最近育子園に実習にいらっしゃた学生さんの保育実習の感想は、子どもを見守っていく大切さを実感した様子が述べられています。
「2週間の実習で一番の学びは、見守るという保育者の姿勢で成り立つ異年齢保育の良さを知ることができました。保育者は子どもを見守っているので言葉がけやかかわりが過度に行われません。子どもたちが考えて自分で行動する保育です。私はこのような保育は初めて体験したので、保育者の動きや言葉がけをよく観察して実践するようにしました。おもちゃを片付ける時間なのに片づけない子どもがいると、今までの自分だったら片づける時間だからと、言っていました。しかし育子園の保育者は違います、今は何の時間かな?と問いかけます。すると子どもは自分で考えて自分で片付け始めました。

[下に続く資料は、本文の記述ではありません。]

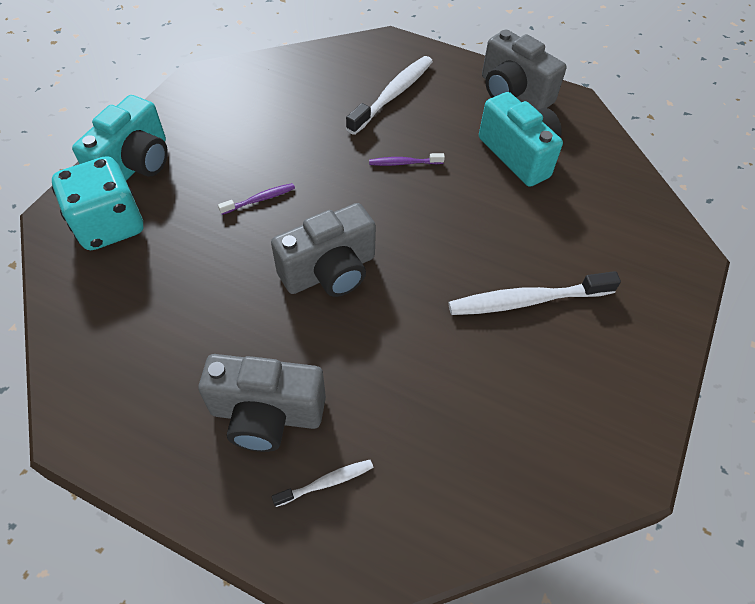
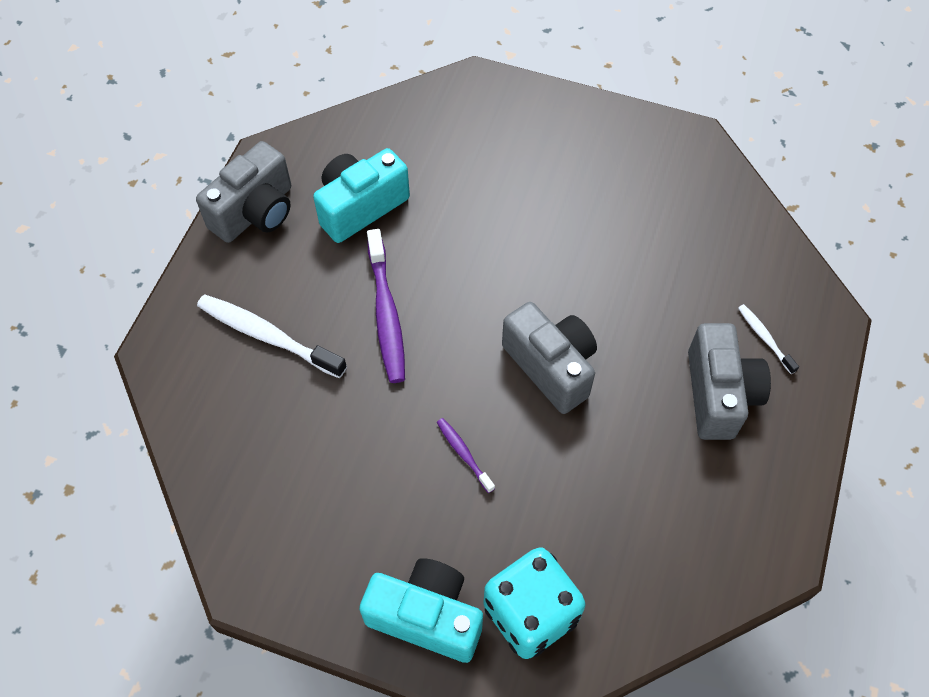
camera: 95 degrees left, 5 degrees up
(404, 163) = (386, 314): purple toothbrush -> purple toothbrush, size x1.96
(526, 300) = (552, 201): white toothbrush -> none

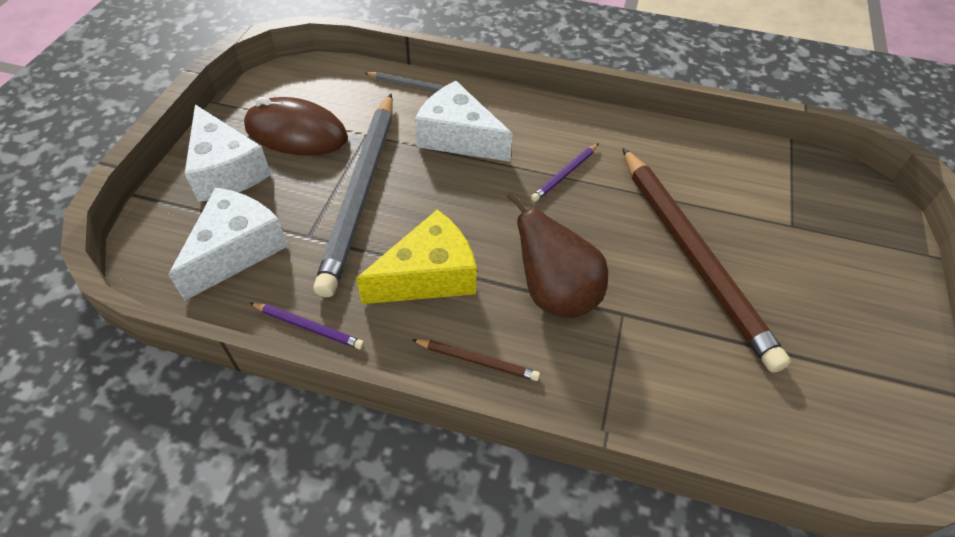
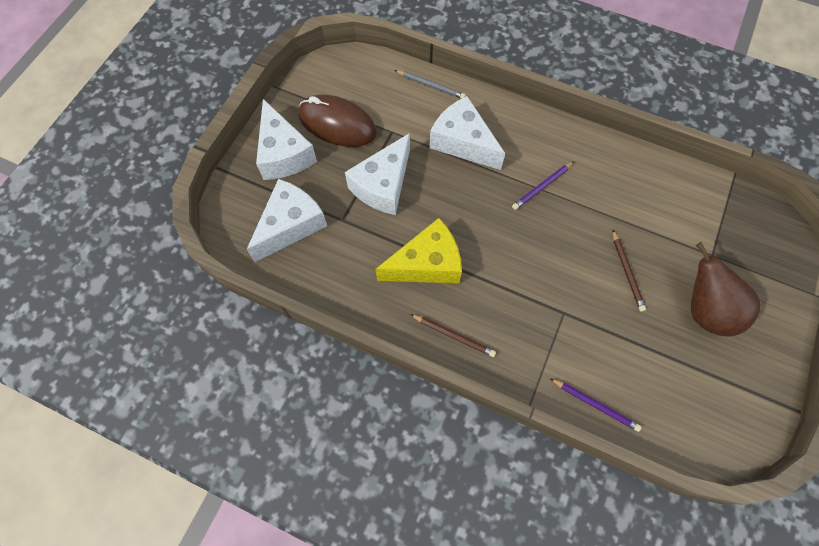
camera: 10 degrees right, 15 degrees up
(308, 327) = (339, 294): purple pencil -> purple pencil (595, 405)
(361, 192) = (383, 185): grey pencil -> white cheese
(555, 294) = (517, 291): brown pear -> brown pear (705, 310)
(693, 256) = (627, 272): brown pencil -> brown pencil, size x0.40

ケンカが始まっても保育者はすぐには仲裁しません。まずは子ども同士のやり取りをよく観察していて、手が出そうになったりすると介入します。保育者が問題解決しても表面上のことであって、本当に子どもが納得してすっきりしたのか、子ども同士で解決する力を妨げることにもなります。異年齢保育では年齢に関係ない子ども同士で遊ぶ場面が数多くありました。発達の異なる子どもが一緒にいることで手伝ってあげたり、発達が促されたりしていました。こんな場面がありました、園庭のトランポリンで4歳児が遊んでいるところに1、2歳児がやってくると「小さい子が来たから小さくジャンプしようね」と気遣っていました。

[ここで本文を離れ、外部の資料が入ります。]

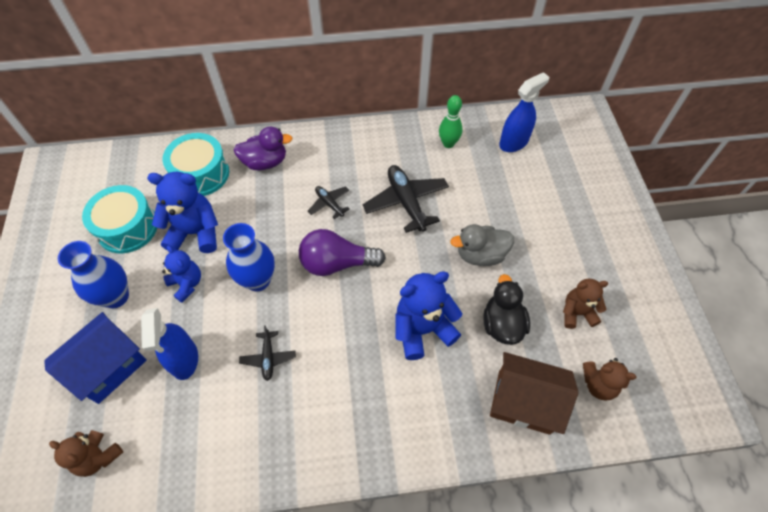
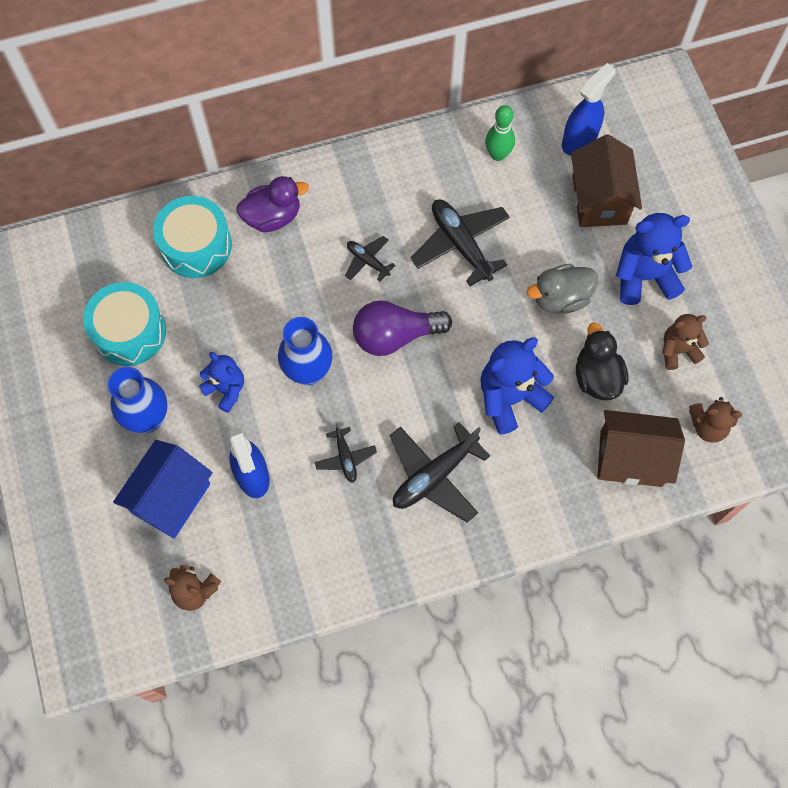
camera: 10 degrees left, 10 degrees up
(195, 233) = (215, 325): blue teddy bear -> blue teddy bear (644, 277)
(342, 387) = (434, 475): none -> black plane
(523, 186) = (599, 200): none -> brown house

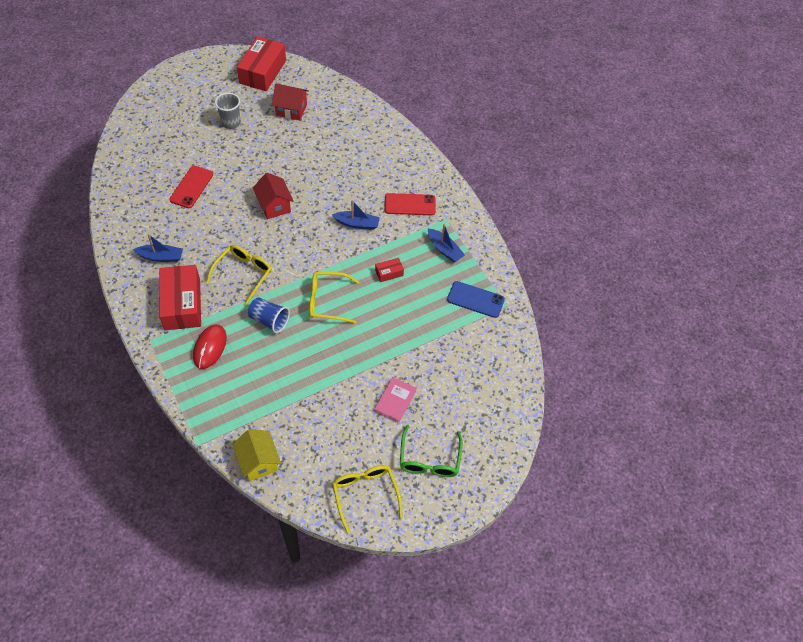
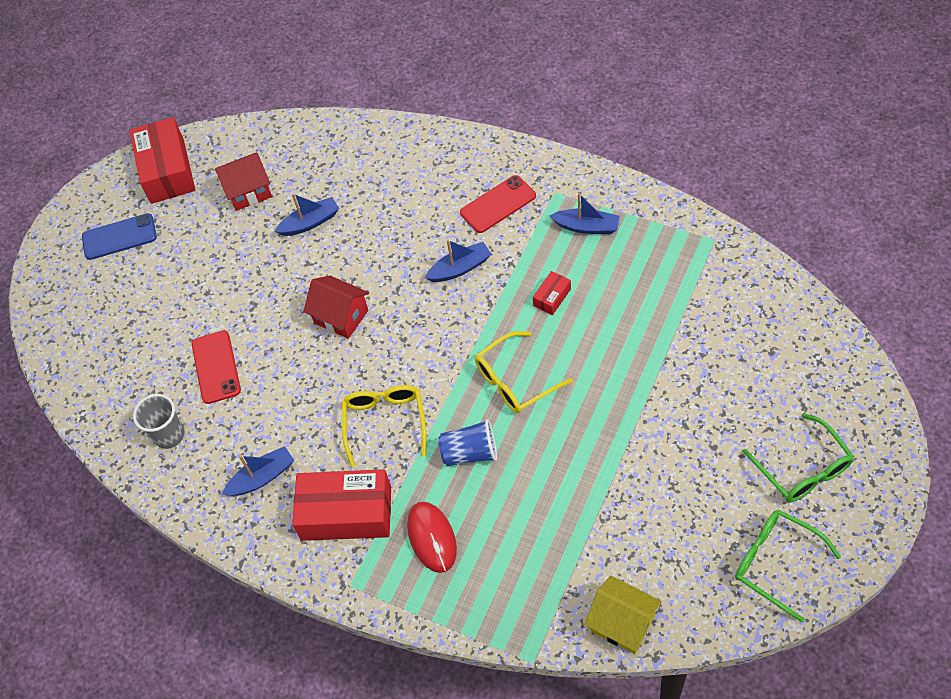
camera: 25 degrees left, 0 degrees up
(182, 304) = (346, 513): red box -> red box turned 45 degrees counterclockwise
(231, 123) = (188, 257): grey cup -> grey cup (169, 435)
(306, 147) = (310, 222): none -> blue boat
(365, 495) = (775, 563): yellow glasses -> green glasses
(395, 400) = (702, 433): pink book -> none
(475, 299) = (675, 257): blue phone -> blue phone (119, 237)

この学生さんは発達の異なった子どもたちが一緒に過ごす保育環境を初めて体験されたようです。2週間という短い間に、そのメリットを感じ取っている様子が伝わってきました。保育者主導でない保育になっていくと、保育者が事前に用意した保育環境で子どもは自分で遊びを選択して遊び始めます。そうすると保育者が大声で子ども集団に対して支持する場面が少なくなってきます。自分の力で遊びこんでいるところに保育者が介入することは子どもにとって迷惑なことでしょう。保育者は援助を求めている子どもとかかわれるようになりますから、一対一の保育が可能になります。
子ども集団が動かないとか保育が回らないという保育者サイドの言い方がありますが、それは大人主体で子どもをコントロールしよう、予定通りの保育カリキュラムをこなそうとしているのでしょう。長年保育現場にいらっしゃる先生から日本の保育は「保育者は4月に髪ふり乱し、5月に変声期」と伺ったことがあります。このような保育を見直して世界標準の子ども主体・子ども中心の保育へ変えていきましょう。